The parallel that came to mind was of an Indian Socrates bidding farewell to the youth of Pakistan. On 5 February, the outgoing High Commissioner Satyabrata Pal addressed about 500 pupils of Aitchison College, Lahore. That it was coincidentally Kashmir Day [a holiday declared by the Government of Pakistan to express a nation-wide solidarity with the Kashmiris] was not lost either on the speaker or on his audience. Had there been anyone else, anyone other than such a consummate diplomat, there could have been tensions. Instead, the session ended on a remarkably positive note. The conclusion was not to agree to disagree; it was that disagreements are no longer valid currency.


The High Commissioner talked about a shared history, the Muslim contribution to the kaleidoscopic identity of India, of the technological leap India has made, and the positivity generated by the Confidence Building Measures that both countries had achieved so painstakingly.


But India was hurt, he said. More in sorrow than in anger, he recounted the trauma that the Indian public had suffered after the Mumbai attacks. He did not hold Pakistan as a state responsible for the attacks, but he said the evidence was irrefutable and compelling that the Mumbai terrorists had come from Pakistan. If the High Commissioner did make a slip during his mellifluously persuasive explanation of his country's position, it was when he said that Kasab and his companions "had been sent by Pakistan", rather than they had "come from Pakistan".


To the teenage audience seated before him, the High Commissioner represented a country their textbooks vilified. They were too young to fight certainly either on behalf of their own country or on behalf of Kashmir, but they used their claws as would have the lion cubs in a lair into which a Daniel had entered.

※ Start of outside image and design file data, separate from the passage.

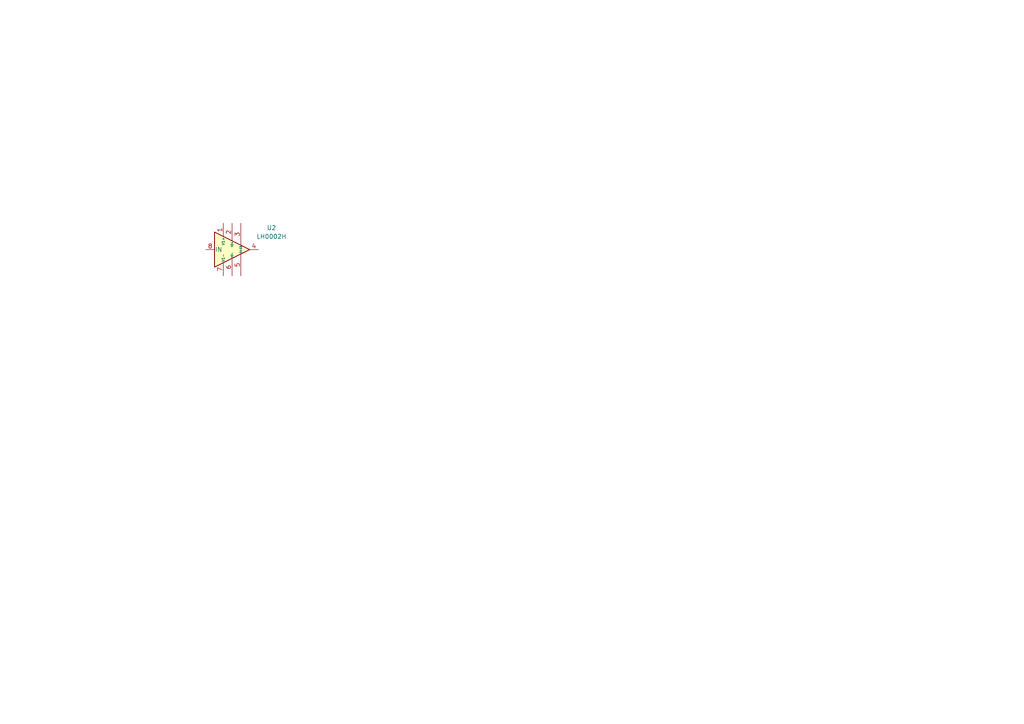
<source format=kicad_sch>
(kicad_sch
	(version 20231120)
	(generator "eeschema")
	(generator_version "8.0")
	(uuid "6276f13c-eab3-422f-8c5f-0d99d477f1fd")
	(paper "A4")
	(lib_symbols
		(symbol "Amplifier_Buffer:LH0002H"
			(pin_names
				(offset 0.127)
			)
			(exclude_from_sim no)
			(in_bom yes)
			(on_board yes)
			(property "Reference" "U"
				(at 6.35 2.54 0)
				(effects
					(font
						(size 1.27 1.27)
					)
				)
			)
			(property "Value" "LH0002H"
				(at 7.62 -2.54 0)
				(effects
					(font
						(size 1.27 1.27)
					)
				)
			)
			(property "Footprint" "Package_TO_SOT_THT:TO-5-8"
				(at 0 0 0)
				(effects
					(font
						(size 1.27 1.27)
					)
					(hide yes)
				)
			)
			(property "Datasheet" "http://www.calogic.net/pdf/LH0002_Datasheet_Rev_A.pdf"
				(at 0 0 0)
				(effects
					(font
						(size 1.27 1.27)
					)
					(hide yes)
				)
			)
			(property "Description" "Wide-Band, High Current, Unity Gain Buffer Amplifier, TO-5-8"
				(at 0 0 0)
				(effects
					(font
						(size 1.27 1.27)
					)
					(hide yes)
				)
			)
			(property "ki_keywords" "Buffer"
				(at 0 0 0)
				(effects
					(font
						(size 1.27 1.27)
					)
					(hide yes)
				)
			)
			(property "ki_fp_filters" "TO?5*"
				(at 0 0 0)
				(effects
					(font
						(size 1.27 1.27)
					)
					(hide yes)
				)
			)
			(symbol "LH0002H_0_1"
				(polyline
					(pts
						(xy 5.08 0) (xy -5.08 5.08) (xy -5.08 -5.08) (xy 5.08 0)
					)
					(stroke
						(width 0.254)
						(type default)
					)
					(fill
						(type background)
					)
				)
			)
			(symbol "LH0002H_1_1"
				(pin power_in line
					(at -2.54 7.62 270)
					(length 3.81)
					(name "V1+"
						(effects
							(font
								(size 0.762 0.762)
							)
						)
					)
					(number "1"
						(effects
							(font
								(size 1.27 1.27)
							)
						)
					)
				)
				(pin power_in line
					(at 0 7.62 270)
					(length 5.08)
					(name "V2+"
						(effects
							(font
								(size 0.508 0.508)
							)
						)
					)
					(number "2"
						(effects
							(font
								(size 1.27 1.27)
							)
						)
					)
				)
				(pin passive line
					(at 2.54 7.62 270)
					(length 6.35)
					(name "E3"
						(effects
							(font
								(size 0.508 0.508)
							)
						)
					)
					(number "3"
						(effects
							(font
								(size 1.27 1.27)
							)
						)
					)
				)
				(pin output line
					(at 7.62 0 180)
					(length 2.54)
					(name "~"
						(effects
							(font
								(size 1.27 1.27)
							)
						)
					)
					(number "4"
						(effects
							(font
								(size 1.27 1.27)
							)
						)
					)
				)
				(pin passive line
					(at 2.54 -7.62 90)
					(length 6.35)
					(name "E4"
						(effects
							(font
								(size 0.508 0.508)
							)
						)
					)
					(number "5"
						(effects
							(font
								(size 1.27 1.27)
							)
						)
					)
				)
				(pin power_in line
					(at 0 -7.62 90)
					(length 5.08)
					(name "V2-"
						(effects
							(font
								(size 0.508 0.508)
							)
						)
					)
					(number "6"
						(effects
							(font
								(size 1.27 1.27)
							)
						)
					)
				)
				(pin power_in line
					(at -2.54 -7.62 90)
					(length 3.81)
					(name "V1-"
						(effects
							(font
								(size 0.762 0.762)
							)
						)
					)
					(number "7"
						(effects
							(font
								(size 1.27 1.27)
							)
						)
					)
				)
				(pin input line
					(at -7.62 0 0)
					(length 2.54)
					(name "IN"
						(effects
							(font
								(size 1.27 1.27)
							)
						)
					)
					(number "8"
						(effects
							(font
								(size 1.27 1.27)
							)
						)
					)
				)
			)
		)
	)
	(symbol
		(lib_id "Amplifier_Buffer:LH0002H")
		(at 67.31 72.39 0)
		(unit 1)
		(exclude_from_sim no)
		(in_bom yes)
		(on_board yes)
		(dnp no)
		(fields_autoplaced yes)
		(uuid "4fdd358b-4d92-49ab-860b-abafddaf05d7")
		(property "Reference" "U2"
			(at 78.74 66.0714 0)
			(effects
				(font
					(size 1.27 1.27)
				)
			)
		)
		(property "Value" "LH0002H"
			(at 78.74 68.6114 0)
			(effects
				(font
					(size 1.27 1.27)
				)
			)
		)
		(property "Footprint" "Package_TO_SOT_THT:TO-5-8"
			(at 67.31 72.39 0)
			(effects
				(font
					(size 1.27 1.27)
				)
				(hide yes)
			)
		)
		(property "Datasheet" "http://www.calogic.net/pdf/LH0002_Datasheet_Rev_A.pdf"
			(at 67.31 72.39 0)
			(effects
				(font
					(size 1.27 1.27)
				)
				(hide yes)
			)
		)
		(property "Description" "Wide-Band, High Current, Unity Gain Buffer Amplifier, TO-5-8"
			(at 67.31 72.39 0)
			(effects
				(font
					(size 1.27 1.27)
				)
				(hide yes)
			)
		)
		(pin "7"
			(uuid "c1b1f25f-4196-4f9a-ac92-6108e603a4ab")
		)
		(pin "2"
			(uuid "b601eb7e-2361-49ec-98b9-f010fdd4b8f6")
		)
		(pin "3"
			(uuid "84072ca8-2399-4104-bc30-c1080451e305")
		)
		(pin "1"
			(uuid "d37e114b-0813-405c-b98a-675eb10afed5")
		)
		(pin "5"
			(uuid "569c252d-0c58-4a93-8212-c8612f57649a")
		)
		(pin "6"
			(uuid "23d8fdab-d3ed-415c-81ba-85ef989d63b3")
		)
		(pin "8"
			(uuid "463f7901-def8-452e-a52a-689e9ce6f165")
		)
		(pin "4"
			(uuid "a7db703f-622c-4568-bbff-f469ba8cc4dc")
		)
		(instances
			(project ""
				(path "/6276f13c-eab3-422f-8c5f-0d99d477f1fd"
					(reference "U2")
					(unit 1)
				)
			)
		)
	)
	(sheet_instances
		(path "/"
			(page "1")
		)
	)
)

</source>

The Q&A session that followed the High Commissioner's speech was an insight into the minds of the yet-to-be informed. They questioned India's assertion that it wanted peace in the region. They cited the attitude of the press that fomented anti-Pakistan rhetoric. The wondered aloud why a 61-year-old problem like Kashmir could be blamed entirely on Pakistan. Wasn't part of the blame attributable to Indian intransigence? The session ended on a mutually reassuring note of optimism. Both sides wanted peace, not war. War, the High Commissioner agreed, was not an option. It became even less of an option when one recognised that both India and Pakistan were nuclear powers, with the ability to annihilate each other. Nuclear holocausts are easier for diplomats to envision; students on the threshold of their futures find the prospect of evaporation in a nuclear attack more difficult to accept.


The last word belonged to a young student who had just returned after attending a scientific competition in Gurgaon. He had spent five days interacting with Indian students of his own age. He had travelled in the Metro, eaten in Paratha Galli, visited the shrines, explored the temples, been to Indira Gandhi's house in Safdarganj Road, visited Rashtrapati Bhavan, done all the sights, but finally was undone by the level of hostility he encountered, springing from the page of every Indian newspaper. He was too young and too green to comprehend the word "jingoism", but he could see it being manifest, and it made him uncomfortable and vulnerable.


There should be more exchanges at the student level, it was agreed. Five, at least from each side, visiting their counterparts for a week, or better still a fortnight at a time. One was reminded of a proposal made some years ago for a Chair in Pakistan studies to be endowed at an Indian university, and vice versa. To be truly beneficial, it was suggested that a Pakistani should teach Pakistan studies to Indian students, and vice versa. Sadly, it was not accepted. Pity. It would have concentrated their minds wonderfully, knowing that they could be annihilated in a fortnight.